[[ Information given, beginning ]]

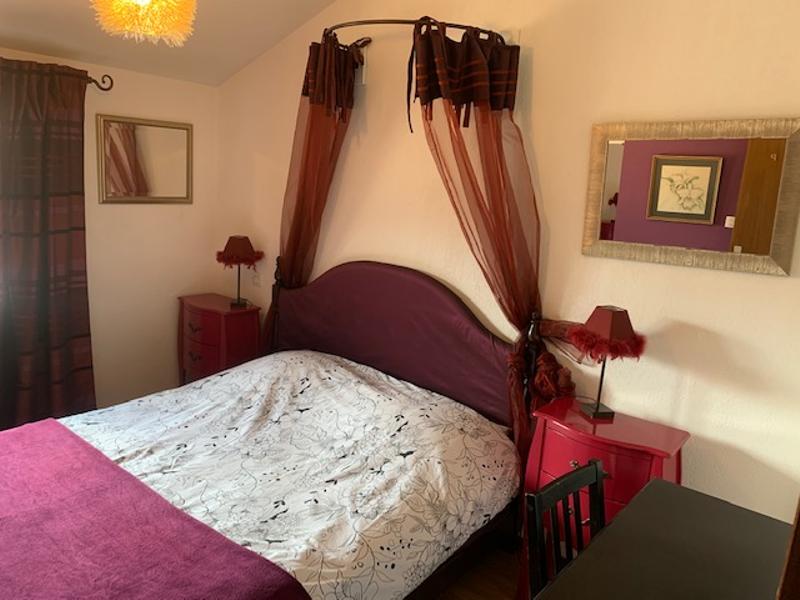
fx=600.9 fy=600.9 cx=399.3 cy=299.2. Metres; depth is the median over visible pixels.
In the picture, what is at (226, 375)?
duvet
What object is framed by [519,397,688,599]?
right nightstand
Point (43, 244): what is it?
curtain
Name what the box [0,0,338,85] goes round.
ceiling
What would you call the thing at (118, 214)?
left wall
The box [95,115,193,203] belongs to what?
wall mirror
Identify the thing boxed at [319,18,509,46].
curtain rod
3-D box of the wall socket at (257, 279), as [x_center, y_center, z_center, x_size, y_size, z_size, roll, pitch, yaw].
[-0.991,-0.146,4.131,0.085,0.110,0.014,12,14,38]
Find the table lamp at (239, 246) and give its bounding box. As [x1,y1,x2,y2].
[215,235,263,307]
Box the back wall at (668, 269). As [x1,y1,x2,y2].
[211,0,799,524]
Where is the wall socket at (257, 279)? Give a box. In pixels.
[251,272,261,286]
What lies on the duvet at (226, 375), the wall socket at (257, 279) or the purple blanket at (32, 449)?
the purple blanket at (32, 449)
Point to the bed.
(345, 350)
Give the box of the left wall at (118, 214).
[0,42,218,426]
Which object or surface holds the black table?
on the floor
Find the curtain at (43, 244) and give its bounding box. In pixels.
[0,58,94,432]
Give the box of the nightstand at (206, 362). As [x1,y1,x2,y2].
[177,292,260,385]
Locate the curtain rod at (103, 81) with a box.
[84,73,114,91]
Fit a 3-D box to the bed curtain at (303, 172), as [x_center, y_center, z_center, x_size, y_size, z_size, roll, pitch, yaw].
[-0.531,-0.328,3.511,0.610,2.207,0.217,12,14,38]
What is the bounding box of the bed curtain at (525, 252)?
[409,19,573,448]
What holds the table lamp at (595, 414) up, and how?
on the right nightstand at (653, 436)
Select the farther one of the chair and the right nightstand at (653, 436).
the right nightstand at (653, 436)
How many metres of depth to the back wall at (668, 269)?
2.59 m
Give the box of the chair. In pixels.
[524,458,607,599]
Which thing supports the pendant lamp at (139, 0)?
hanging from the ceiling
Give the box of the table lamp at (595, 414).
[568,305,646,421]
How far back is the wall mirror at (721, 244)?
2.30 m
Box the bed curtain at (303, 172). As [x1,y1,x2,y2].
[270,33,363,350]
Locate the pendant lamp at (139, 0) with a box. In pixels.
[91,0,196,44]
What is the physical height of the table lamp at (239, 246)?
0.461 m
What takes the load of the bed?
on the floor
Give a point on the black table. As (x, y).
(721, 520)
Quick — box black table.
[532,477,792,599]
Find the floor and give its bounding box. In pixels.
[436,542,522,599]
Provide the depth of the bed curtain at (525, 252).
2.67 m
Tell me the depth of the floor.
2.61 m
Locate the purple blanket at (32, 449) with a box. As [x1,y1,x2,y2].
[1,419,310,599]
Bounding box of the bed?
[0,263,527,599]
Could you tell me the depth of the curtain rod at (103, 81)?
3.58 m
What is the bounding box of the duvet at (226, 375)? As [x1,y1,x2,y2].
[61,349,516,599]
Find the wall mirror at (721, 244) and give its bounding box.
[582,117,799,275]
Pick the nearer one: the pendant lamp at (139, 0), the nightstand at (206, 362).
the pendant lamp at (139, 0)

[[ Information given, end ]]

Task to carry out:
The copy must include every record exactly and none of the pictures.

Exercise output:
fx=600.9 fy=600.9 cx=399.3 cy=299.2. Metres; depth is the median over visible pixels.
In the picture, what is at (226, 375)?
duvet
What object is framed by [519,397,688,599]?
right nightstand
Point (43, 244): what is it?
curtain
Name what the box [0,0,338,85] goes round.
ceiling
What would you call the thing at (118, 214)?
left wall
The box [95,115,193,203] belongs to what?
wall mirror
Identify the thing boxed at [319,18,509,46].
curtain rod
3-D box of the wall socket at (257, 279), as [x_center, y_center, z_center, x_size, y_size, z_size, roll, pitch, yaw].
[-0.991,-0.146,4.131,0.085,0.110,0.014,12,14,38]
Find the table lamp at (239, 246) and give its bounding box. As [x1,y1,x2,y2].
[215,235,263,307]
Box the back wall at (668, 269). As [x1,y1,x2,y2].
[211,0,799,524]
Where is the wall socket at (257, 279)? Give a box. In pixels.
[251,272,261,286]
What lies on the duvet at (226, 375), the wall socket at (257, 279) or the purple blanket at (32, 449)?
the purple blanket at (32, 449)
Point to the bed.
(345, 350)
Give the box of the left wall at (118, 214).
[0,42,218,426]
Which object or surface holds the black table?
on the floor
Find the curtain at (43, 244) and give its bounding box. In pixels.
[0,58,94,432]
Give the box of the nightstand at (206, 362). As [x1,y1,x2,y2].
[177,292,260,385]
Locate the curtain rod at (103, 81) with a box.
[84,73,114,91]
Fit a 3-D box to the bed curtain at (303, 172), as [x_center, y_center, z_center, x_size, y_size, z_size, roll, pitch, yaw].
[-0.531,-0.328,3.511,0.610,2.207,0.217,12,14,38]
What is the bounding box of the bed curtain at (525, 252)?
[409,19,573,448]
What holds the table lamp at (595, 414) up, and how?
on the right nightstand at (653, 436)
Select the farther one of the chair and the right nightstand at (653, 436).
the right nightstand at (653, 436)
How many metres of depth to the back wall at (668, 269)?
2.59 m
Give the box of the chair. In pixels.
[524,458,607,599]
Which thing supports the pendant lamp at (139, 0)?
hanging from the ceiling
Give the box of the table lamp at (595, 414).
[568,305,646,421]
How far back is the wall mirror at (721, 244)?
2.30 m
Box the bed curtain at (303, 172). As [x1,y1,x2,y2].
[270,33,363,350]
Locate the pendant lamp at (139, 0) with a box. In pixels.
[91,0,196,44]
What is the physical height of the table lamp at (239, 246)?
0.461 m
What takes the load of the bed?
on the floor
Give a point on the black table. As (x, y).
(721, 520)
Quick — box black table.
[532,477,792,599]
Find the floor and give its bounding box. In pixels.
[436,542,522,599]
Provide the depth of the bed curtain at (525, 252).
2.67 m
Tell me the depth of the floor.
2.61 m
Locate the purple blanket at (32, 449) with a box. As [x1,y1,x2,y2].
[1,419,310,599]
Bounding box of the bed?
[0,263,527,599]
Could you tell me the depth of the curtain rod at (103, 81)?
3.58 m
What is the bounding box of the duvet at (226, 375)? As [x1,y1,x2,y2].
[61,349,516,599]
Find the wall mirror at (721, 244) and give its bounding box.
[582,117,799,275]
Pick the nearer one: the pendant lamp at (139, 0), the nightstand at (206, 362).
the pendant lamp at (139, 0)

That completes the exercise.